Timothy Keller, “Prayer: Experiencing Awe and Intimacy with God”

This book is partly a historical survey of kinds of prayer and ways to pray, and partly a how-to guide on what the author, a Presbyterian pastor in Manhattan and one of the best current Christian apologists and writers, recommends.  I would grade it a “B” on both.  There’s lots of Luther and Calvin (and C.S. Lewis); he tilts away from some of the more mystic approaches (including some Catholic prayers).  He endorses tying Bible-reading in with prayer, and is big on Scripture-based prayer — especially the Lord’s Prayer.  He says that supplicant prayers should be thoughtful, good arguments to God for what is being requested.

I photocopied five passages.  First (94-95):

   To summarize this point — Luther says we should start with meditation on a text we have previously studied, then after praising and confessing in accordance with our meditation, we should paraphrase the Lord’s Prayer to God.  Finally, we should just pray from the heart.  This full exercise, he adds, should be done twice a day.

Second (111, footnotes omitted):

… This petition [i.e., “Hallowed be Thy name” in the Lord’s Prayer] …  has a second meaning for Luther, who joins Augustine when he says it is a prayer that God “be glorified among all nations as you are glorified among us.” It is a request that faith in God would spread throughout the world, that Christians would honor God with the Christ-likeness or holiness of their lives, and that more and more people would honor God and call on his name.

   Calvin agrees but adds a thought that goes deep into the heart. “What is more unworthy than for God’s glory to be obscured partly by our ungratefulness?” In other words, ingratitude and an indifferent attitude toward God fails to honor his name. To “hallow” God’s name is not merely to live righteous lives but to have a heart of grateful joy toward God—and even more, a wondrous sense of his beauty. We do not revere his name unless he “captivate[s] us with wonderment for him.”

Third (197, footnote omitted, emphasis in original):

   First, we should learn to do what C. S. Lewis speaks about in his book on prayer, Letters to Malcolm. He deliberately tries to see all pleasures as “shafts of the glory as it strikes our sensibility. … I have tried … to make every pleasure into a channel of adoration.”  By “pleasure” Lewis means things as diverse as a beautiful mountain valley, delicious food, a great book, or a piece of music. What does it mean to make every pleasure into adoration? He quickly points out that, while we should give God thanks for every pleasure, Lewis means something more. “Gratitude exclaims . . . ‘How good of God to give me this.’ Adoration says, ‘What must be the quality of that Being whose far-off and momentary coruscations are like this!’ One’s mind runs back up the sunbeam to the sun.” He learns to instinctively think “What kind of God would create this, give me this?” He concludes that while he doesn’t succeed in always keeping this discipline, it has enriched both his joy in everyday life and his concentrated times of prayer.  He says we “shall not be able to adore God on the highest occasion if we have learned no habit of doing so on the lowest.”  [For further thoughts on adoration, see post on “What Triggers ‘Adoration’?” on this site.]

Fourth (207-08):

   Only against the background of the Old Testament, and the great mystery of how God could fulfill his covenant with us, can we see the freeness of forgiveness and its astounding cost.  It means that no sin can now bring us into condemnation, because of Christ’s atoning sacrifice. It also means that sin is so serious and grievous to God that Jesus had to die. We must recognize both of these aspects of God’s grace or we will lapse into one or the other of two fatal errors. Either we will think forgiveness is easy for God to give, or we will doubt the reality and thoroughness of our pardon.
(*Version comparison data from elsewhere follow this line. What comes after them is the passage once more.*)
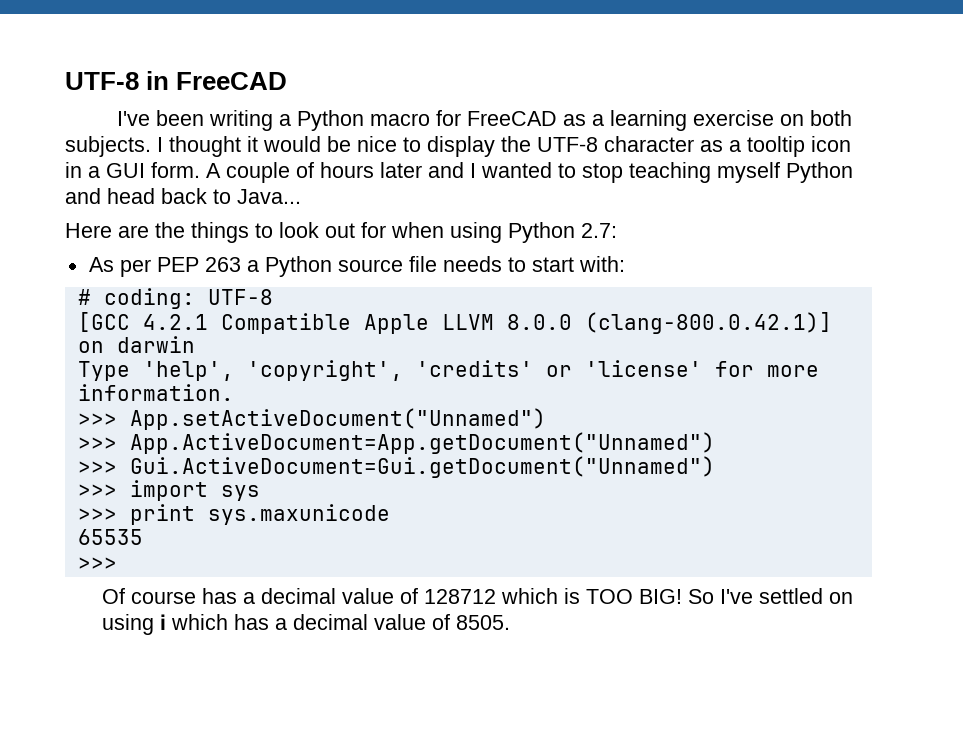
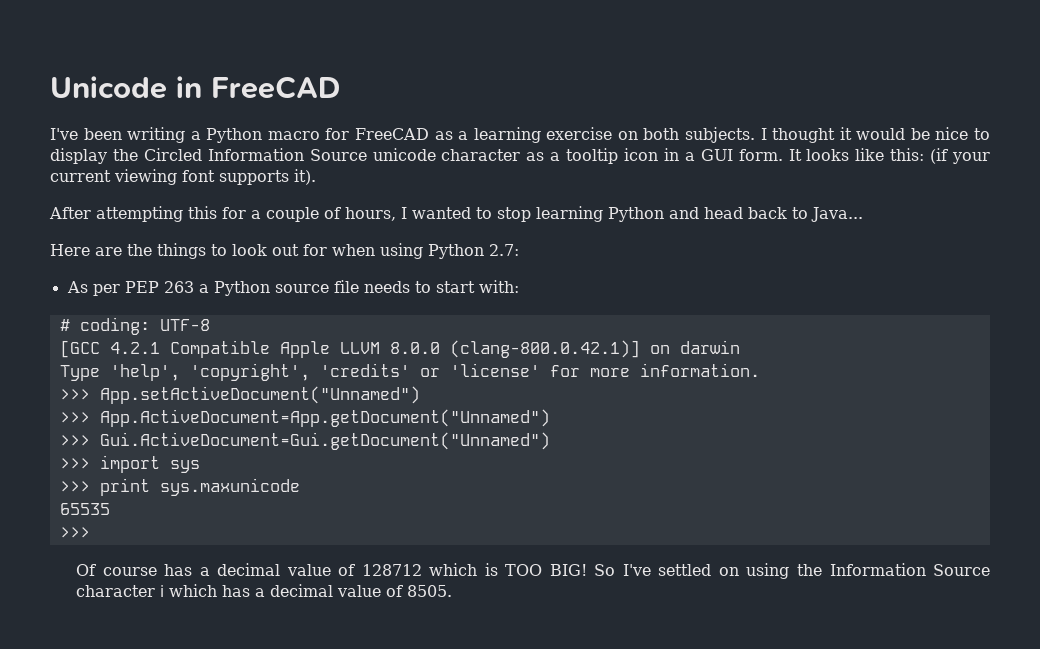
[65,72,139,90] UTF-8 -> [50,76,167,99] Unicode
[537,137,598,152] UTF-8 -> [143,148,436,161] Circled Information Source unicode
[206,162,464,183] A couple of hours later and -> [788,148,990,164] [50,169,316,185] [49,206,396,222] It looks like this: (if your current viewing font supports it). // After attempting this for a couple of hours,
[629,162,780,183] teaching myself -> [536,206,603,222] learning
(154, 624) none -> [796,563,990,576] [76,585,156,597] the Information Source character

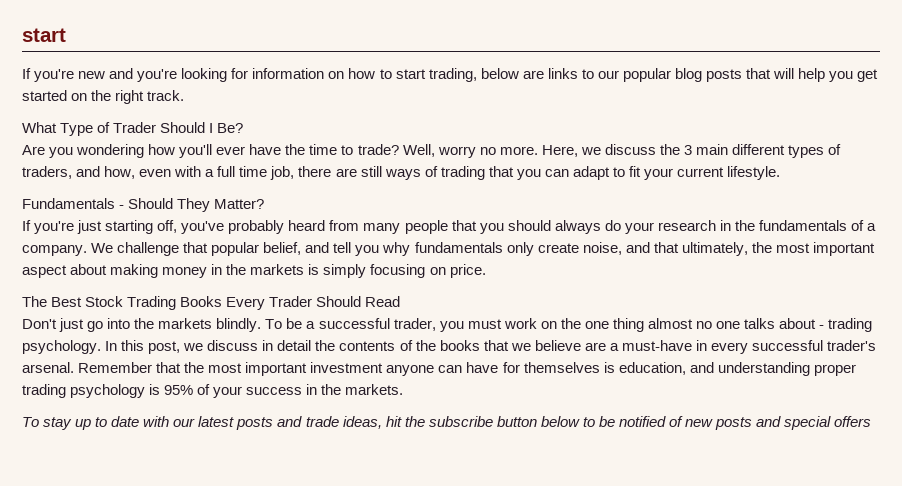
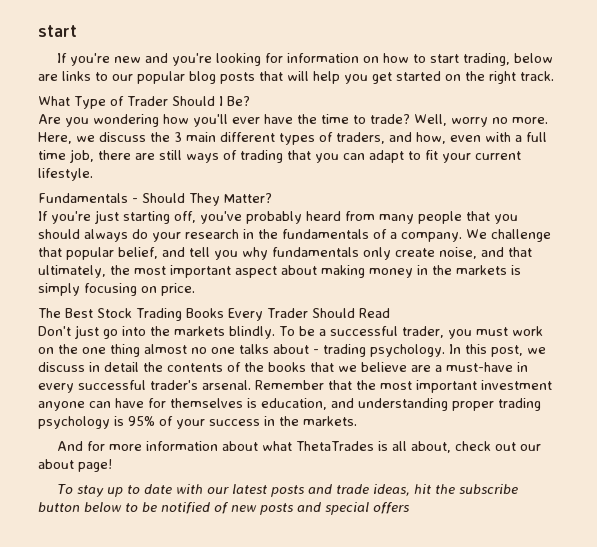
(404, 389) none -> [57,441,542,453] [38,459,112,472] // And for more information about what ThetaTrades is all about, check out our about page!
   Both mistakes are spiritually deadly. To lose our grip on the costliness of forgiveness will result in a superficial, perfunctory confession that does not lead to any real change of heart. There will be no life-change. To lose our grip on the freeness of forgiveness, however, will lead to continued guilt, shame, and self-loathing. There will be no relief. Only when we see both the freeness and the cost of forgiveness will we get relief from the guilt as well as liberation from the power of sin in our lives.

And fifth (224-25, footnote omitted, emphasis in original):

   Why call this a “practical” mystery?  The teaching is that our prayers matter—“we have not because we ask not”—and yet God’s wise plan is sovereign and infallible. These two facts are true at once, and how that is possible is a mystery to us. We feel that if God is completely in control then our actions don’t matter—or vice versa. But think how practical this is. If we believed that God was in charge and our actions meant nothing, it would lead to discouraged passivity. If on the other hand we really believed that our actions changed God’s plan—it would lead to paralyzing fear. If both are true, however, we have the greatest incentive for diligent effort, and yet we can always sense God’s everlasting arms under us. In the end, we can’t frustrate God’s good plans for us (cf. Jer 29:11).